Stati Uniti. L’ansia in un colpo di tosse, in fila per il test a New York
Un punto per i test a Miami. Nei «drive through» gli automobilisti possono fare il tampone senza scendere dai loro veicoli
«Calmati, non ho tempo per una crisi di nervi!». La tensione latente scoppia, poi la giovane coppia si chiude in un silenzio rancoroso. Da quasi un’ora aspettano di farsi infilare uno stecchino di plastica nel naso e scoprire, fra un paio di giorni, se hanno il Covid–19. Sono in un atrio dell’ospedale Lenox Hill di Manhattan, nel lussuoso Upper East Side, gomito a gomito con una trentina di persone che, come loro, temono di aver contratto il virus. Fanno parte di una nuova ondata massiccia di test lanciata negli Stati Uniti, dove sono stati finora diagnosticati 12mila casi di contagio, con 172 morti.
Molti, nella stanzetta sulla 77esima strada, tossiscono. La giovane donna e il fidanzato indossano una mascherina, ma più della metà dei newyorkesi che, come loro, hanno appuntamento alle 11 di mattina, non ne ha ancora ricevuta una. È stato l’ennesimo colpo di tosse a far perdere le staffe alla ragazza e a farle urlare al compagno che venire all’ospedale era stata una pessima idea, la sua.
Mentre nello Stato di New York nelle ultime ore due centri di screening «al volante» hanno aperto i battenti e il governatore Andrew Cuomo ha promesso che un’altra mezza dozzina sarà operativa al più presto, gli abitanti della metropoli che si sottopongo al test incontrano situazioni disparate a seconda dei centri in cui si recano. In televisione scorrono immagini di medici del Mount Sinai Hospital in tuta protettiva che fanno entrare un paziente alla volta in ambulatori sterili, attraverso corridoi vuoti. A pochi isolati di distanza, l’esperienza è ben diversa.
Al Lenox Hill l’ingresso di chi deve sottoporsi all’esame è separato da quello dei pazienti non a rischio. E il nosocomio ha riservato un’ala intera ai tamponi nasali. Tutto il resto è un esempio di cosa non si deve fare per evitare il contagio.

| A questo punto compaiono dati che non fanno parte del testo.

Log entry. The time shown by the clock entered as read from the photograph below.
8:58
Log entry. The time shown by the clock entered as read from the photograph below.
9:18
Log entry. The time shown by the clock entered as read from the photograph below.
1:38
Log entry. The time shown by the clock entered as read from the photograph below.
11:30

Dopo aver atteso venti di minuti nell’atrio, il gruppo sfila davanti a un agente di sicurezza che, solo a quel punto, chiede di cospargersi le mani di gel a base di alcool e di prendere una mascherina da una scatola. Quindi i pazienti sono diretti verso una scrivania dove un’infermiera controlla che i loro nomi siano sulla sua lista, misura loro la febbre e impartisce le istruzioni successive: bisogna salire al secondo piano. L’ascensore è grande, ma gli otto passeggeri sono a contatto stretto. All’interno, si guardano per qualche secondo, finché qualcuno non fa la domanda che è già passata per la testa di tutti: «Chi schiaccia il bottone?». Un giovane spinge il due con il gomito. Quando le porte si aprono, il gruppetto si riversa in un corridoio stretto, dove sono in fila già 21 persone. Vi resteranno per quasi un’ora mentre infermiere, medici e altri pazienti sfileranno frequentemente nel piccolo passaggio fra loro e il muro, protetti solo da una mascherina e dei guanti. Un agente ogni tanto ricorda di «mantenere le distanze», ma è impossibile lasciare più di 40 centimetri fra il proprio naso e la nuca del vicino. «Ho bisogno di aiuto, c’è una donna che si sente male». Si sente l’urgenza nella voce dell’infermiera che emerge da una delle sale. L’anziana che viene spinta fuori poco dopo in sedia a rotelle ha la testa appoggiata al petto. Per passare il tempo, molti guardano il telefono. Ma le notizie non sono rassicuranti. «Trump ha detto che ci saranno ripercussioni contro la Cina, che il mondo sta pagando il prezzo dei loro errori», dice qualcuno, suscitando sia assensi che mugugni. Meglio lasciar perdere la politica.
All’uscita dell’ospedale, l’umore generale è cupo. «Volevo fare il test per essere più tranquillo – dice un uomo –, ma ora ho più paura di prima». La giovane coppia lo guarda e si allontana. Sembrano ancora arrabbiati.